Collins was born and raised in House community and has lived on his family property all of his life.

“My parents live at the top of one hill and I live at the top of another hill,” said Collins. “It is about a 10th of a mile from where I grew up.”

He graduated from Union High School in 1985 and attended East Central Community College. After graduation, he moved on to Mississippi College. After graduation, he went on to earn his juris doctorate from the Mississippi College School of Law in Jackson.

After law school, he returned home and began his practice in Union and later in Philadelphia. In 1999, he began serving as civil court judge for the Tribal Court of the Mississippi Band of Choctaw Indians and continued until his circuit court appointment in 2016.

Also during this time, he served as a domestic violence court judge for the Tribal Court. He was a prosecutor for the cities of Union and Decatur, and served as a special prosecutor in Winston and Lauderdale counties. He served as felony indigent counsel in the Eighth District and as post-conviction counsel for inmates.


What’s next?

The Governor has authority to appoint a new judge to the vacancy on the Eighth Circuit Court.
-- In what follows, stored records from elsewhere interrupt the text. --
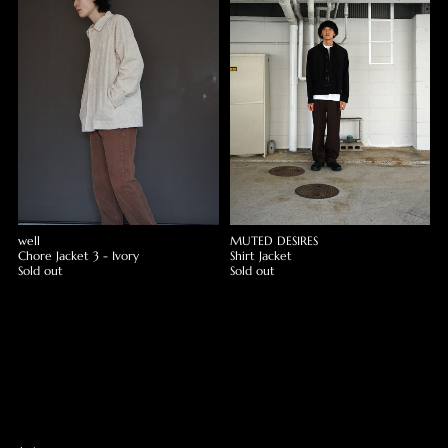
well
MUTED DESIRES
Chore Jacket 3 - Ivory
Shirt Jacket
Sold out
Sold out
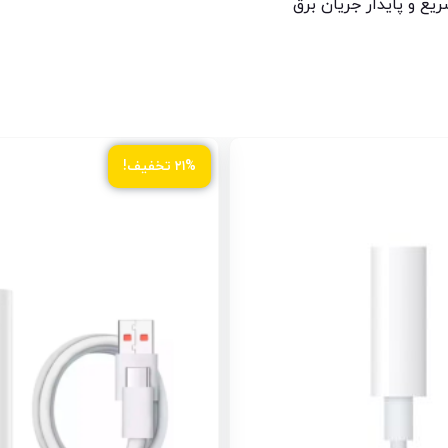
ریع و پایدار جریان برق
۲۱% تخفیف!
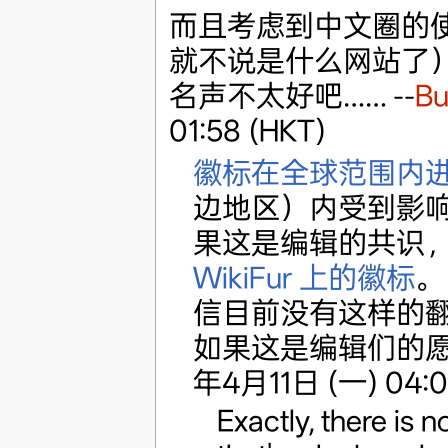
而且考虑到中文圈的
就不说是什么网站了
名声不太好吧…… --
Bu
01:58 (HKT)
徽标在全球范围内
边地区）内受到影响
果这是编辑的共识
WikiFur 上的徽标
。
信目前没有这样的翻
如果这是编辑们的
年4月11日 (一) 04:0
Exactly, there is n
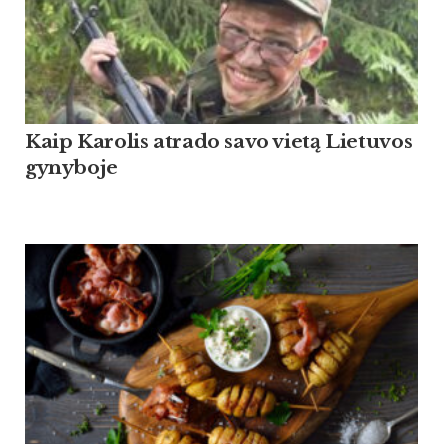
Kaip Ka­ro­lis at­ra­do sa­vo vietą Lie­tu­vos
gy­ny­bo­je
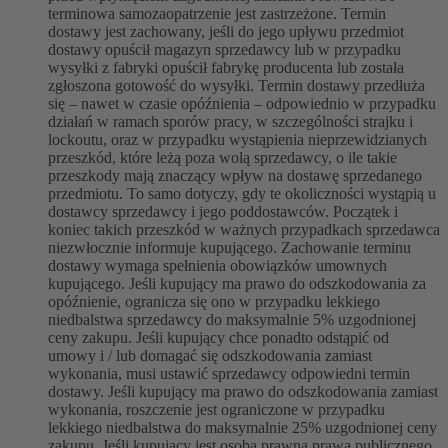
terminowa samozaopatrzenie jest zastrzeżone. Termin
dostawy jest zachowany, jeśli do jego upływu przedmiot
dostawy opuścił magazyn sprzedawcy lub w przypadku
wysyłki z fabryki opuścił fabrykę producenta lub została
zgłoszona gotowość do wysyłki. Termin dostawy przedłuża
się – nawet w czasie opóźnienia – odpowiednio w przypadku
działań w ramach sporów pracy, w szczególności strajku i
lockoutu, oraz w przypadku wystąpienia nieprzewidzianych
przeszkód, które leżą poza wolą sprzedawcy, o ile takie
przeszkody mają znaczący wpływ na dostawę sprzedanego
przedmiotu. To samo dotyczy, gdy te okoliczności wystąpią u
dostawcy sprzedawcy i jego poddostawców. Początek i
koniec takich przeszkód w ważnych przypadkach sprzedawca
niezwłocznie informuje kupującego. Zachowanie terminu
dostawy wymaga spełnienia obowiązków umownych
kupującego. Jeśli kupujący ma prawo do odszkodowania za
opóźnienie, ogranicza się ono w przypadku lekkiego
niedbalstwa sprzedawcy do maksymalnie 5% uzgodnionej
ceny zakupu. Jeśli kupujący chce ponadto odstąpić od
umowy i / lub domagać się odszkodowania zamiast
wykonania, musi ustawić sprzedawcy odpowiedni termin
dostawy. Jeśli kupujący ma prawo do odszkodowania zamiast
wykonania, roszczenie jest ograniczone w przypadku
lekkiego niedbalstwa do maksymalnie 25% uzgodnionej ceny
zakupu. Jeśli kupujący jest osobą prawną prawa publicznego,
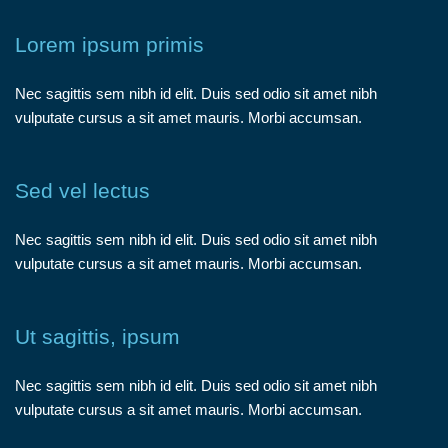
Lorem ipsum primis
Nec sagittis sem nibh id elit. Duis sed odio sit amet nibh
vulputate cursus a sit amet mauris. Morbi accumsan.
Sed vel lectus
Nec sagittis sem nibh id elit. Duis sed odio sit amet nibh
vulputate cursus a sit amet mauris. Morbi accumsan.
Ut sagittis, ipsum
Nec sagittis sem nibh id elit. Duis sed odio sit amet nibh
vulputate cursus a sit amet mauris. Morbi accumsan.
The vacancy will occur before Gov.-elect Tate Reeves’ inauguration, scheduled for Jan. 14, so Gov. Phil Bryant may name the appointee if he chooses.

Messages were left with Bryant’s staff to determine whether or not he would make an outgoing appointment.

The appointment would be for the year 2020. A special election is expected to be scheduled in November 2020. Mississippi Code Section 23-15-849 sets out the procedure for gubernatorial appointment and the holding of a special election.